Emergency department performance in NHS hospitals is regularly in the spotlight and for good reason.

A key indicator of the quality of care an emergency patient receives is the speed in which they undergo a medical assessment and have their condition diagnosed and treatment commenced.

Lengthy waits in an emergency department can cause potential risks to clinical safety.

Our staff have been working hard to tackle unscheduled care performance to achieve a sustained position where all patients can be seen, treated and admitted or discharged quickly.

We have seen significant improvements in our four-hour performance in recent months.

Despite these efforts – both at the front door and further downstream in our wards – we have continued to experience fluctuations in performance.

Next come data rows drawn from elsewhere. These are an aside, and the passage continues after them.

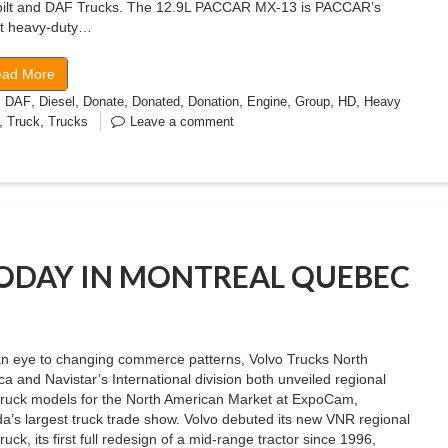
bilt and DAF Trucks. The 12.9L PACCAR MX-13 is PACCAR’s
st heavy-duty…
ad More
,
,
,
,
,
,
,
,
,
DAF
Diesel
Donate
Donated
Donation
Engine
Group
HD
Heavy
,
,
Truck
Trucks
Leave a comment
TODAY IN MONTREAL QUEBEC
an eye to changing commerce patterns, Volvo Trucks North
a and Navistar’s International division both unveiled regional
truck models for the North American Market at ExpoCam,
’s largest truck trade show. Volvo debuted its new VNR regional
ruck, its first full redesign of a mid-range tractor since 1996,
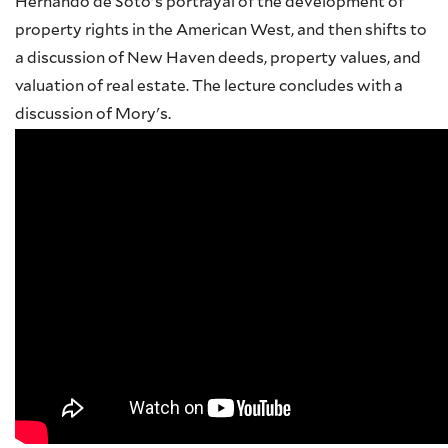
Hernando de Soto's portrayal of the development of
property rights in the American West, and then shifts to
a discussion of New Haven deeds, property values, and
valuation of real estate. The lecture concludes with a
discussion of Mory's.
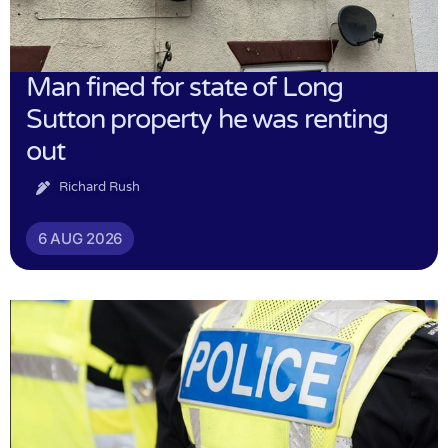
Man fined for state of Long
Sutton property he was renting
out
Richard Rush
6 AUG 2026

It was therefore agreed that we would carry out a ‘root and branch’ review of unscheduled care within NHSGGC. Known as the Unscheduled Care Programme, the work began in June and will continue through the winter.

In these pages we’ll keep you informed of progress with this programme of work.

Who is involved

The Unscheduled Care Programme is overseen by a Programme Board chaired by Robert Calderwood, Chief Executive.

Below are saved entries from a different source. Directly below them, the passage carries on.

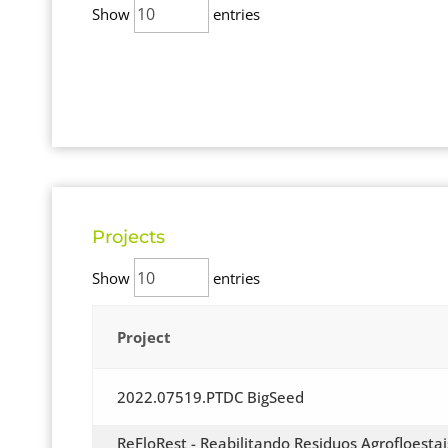
Show
entries
Projects
Show
entries
Project
2022.07519.PTDC BigSeed
ReFloRest - Reabilitando Residuos Agrofloestai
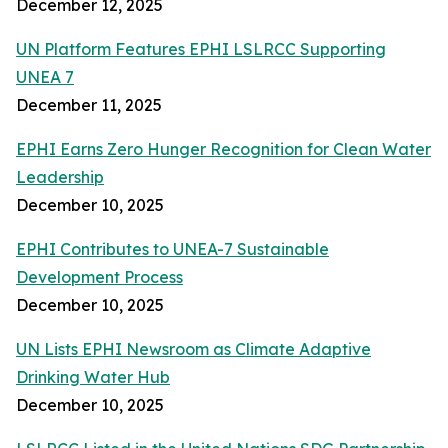
December 12, 2025
UN Platform Features EPHI LSLRCC Supporting
UNEA 7
December 11, 2025
EPHI Earns Zero Hunger Recognition for Clean Water
Leadership
December 10, 2025
EPHI Contributes to UNEA-7 Sustainable
Development Process
December 10, 2025
UN Lists EPHI Newsroom as Climate Adaptive
Drinking Water Hub
December 10, 2025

Deputy medical director, Dr David Stewart, has been appointed to lead the programme, supported by a small project team.

He and the team, Alison Noonan and Mark Rodgers, are working closely with the sectors and with public health and e-health colleagues to identify practical, well planned projects that will tackle bottlenecks and deliver improvements, where appropriate building on work already underway at each of the main acute sites.

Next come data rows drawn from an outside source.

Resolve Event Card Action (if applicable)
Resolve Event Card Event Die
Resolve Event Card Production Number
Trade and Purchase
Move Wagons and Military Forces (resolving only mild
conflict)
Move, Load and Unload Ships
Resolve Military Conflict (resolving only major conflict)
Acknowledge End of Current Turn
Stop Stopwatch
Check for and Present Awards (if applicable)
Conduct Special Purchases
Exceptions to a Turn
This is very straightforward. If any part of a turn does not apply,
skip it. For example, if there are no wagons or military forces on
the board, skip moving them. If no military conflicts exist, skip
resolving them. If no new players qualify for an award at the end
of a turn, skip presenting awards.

The detail of the governance structure of the programme is available in Board paper 16/46.

What is involved

A number of work-streams have been set up to identify priority areas for improvement throughout the patient pathway in unscheduled care from GP referral to discharge.

These are:

  • Analysis of demand, flows and resources: comprehensive analysis , the effectiveness of our service responses, source of referrals, nature of presentations and alternatives available to patients.
  • Assessment Processes: with increasing demand we must ensure that our assessment processes are fully effective and equitable – this will include improved use of Ambulatory Care and the provision of rapid access Clinics as an alternative to admission. An important priority is move as much unscheduled care onto a scheduled basis when clinically appropriate.
  • Inpatient Flow Processes: develop existing programme of improvement work to reduce delays in the system and optimise capacity over the 24 hour period.
  • Integrated Facilities Processes: develop programme of integrated work to understand bottlenecks and service constraints.
  • Scottish Ambulance service: develop programme of joint work with Scottish Ambulance Service around admission avoidance and better scheduling of care.
  • Interface with GPs: identify key issues in interface with GPs.
  • Work with Health and Social Care Partnerships: establish an agreed programme of work which will be led by HSCPs.
  • Develop a matrix for performance improvement: we need to understand and address variation.